##### Supplied information #####

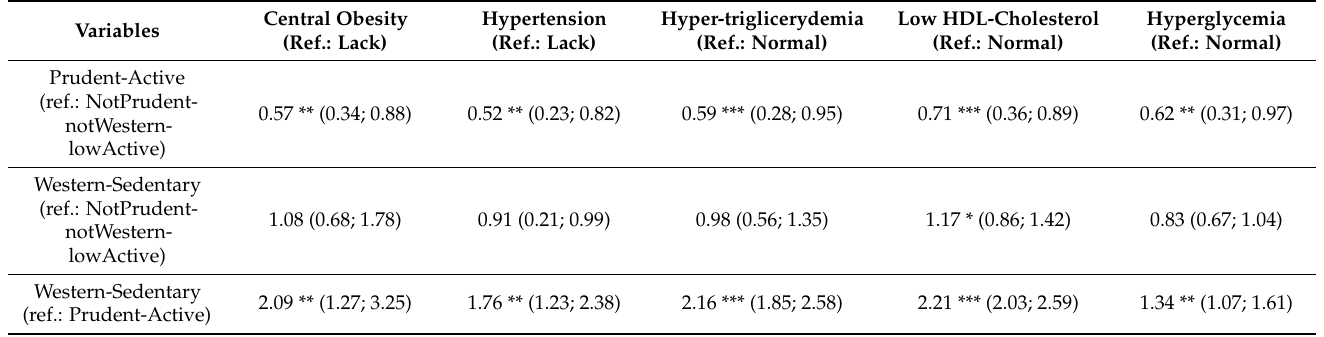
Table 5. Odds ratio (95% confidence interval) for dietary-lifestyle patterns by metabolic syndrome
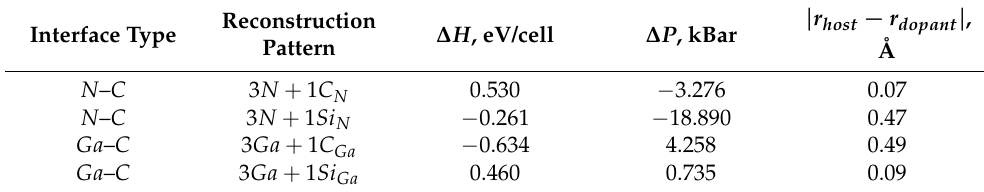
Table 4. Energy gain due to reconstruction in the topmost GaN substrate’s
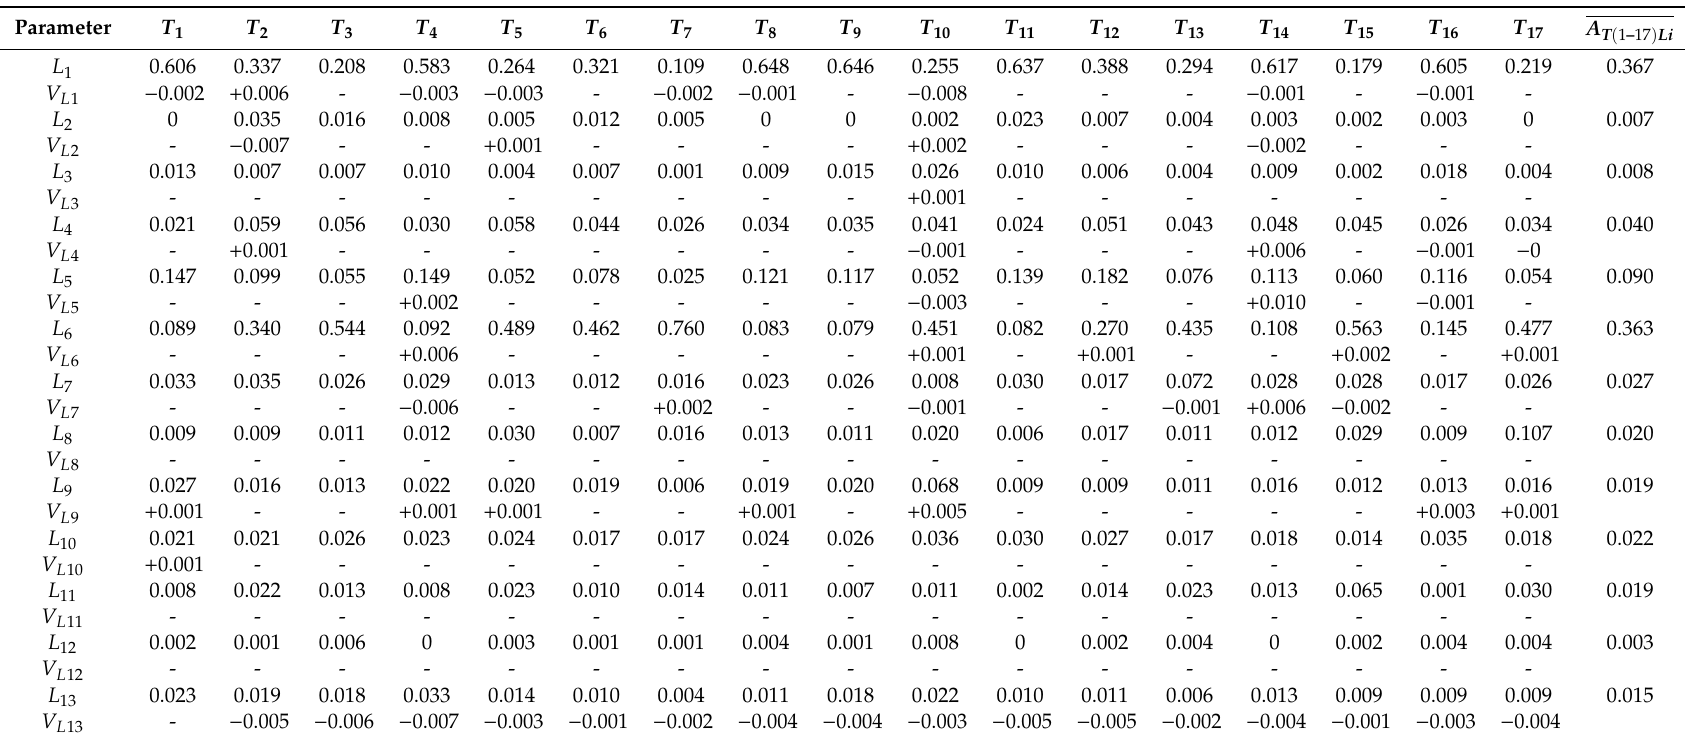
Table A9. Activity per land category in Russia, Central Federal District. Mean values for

#####

» Work order
Pictures stay out of the answer; the rest of the listing above is returned exactly.

» Response
Table 5. Odds ratio (95% confidence interval) for dietary-lifestyle patterns by metabolic syndrome
Table 4. Energy gain due to reconstruction in the topmost GaN substrate’s
Table A9. Activity per land category in Russia, Central Federal District. Mean values for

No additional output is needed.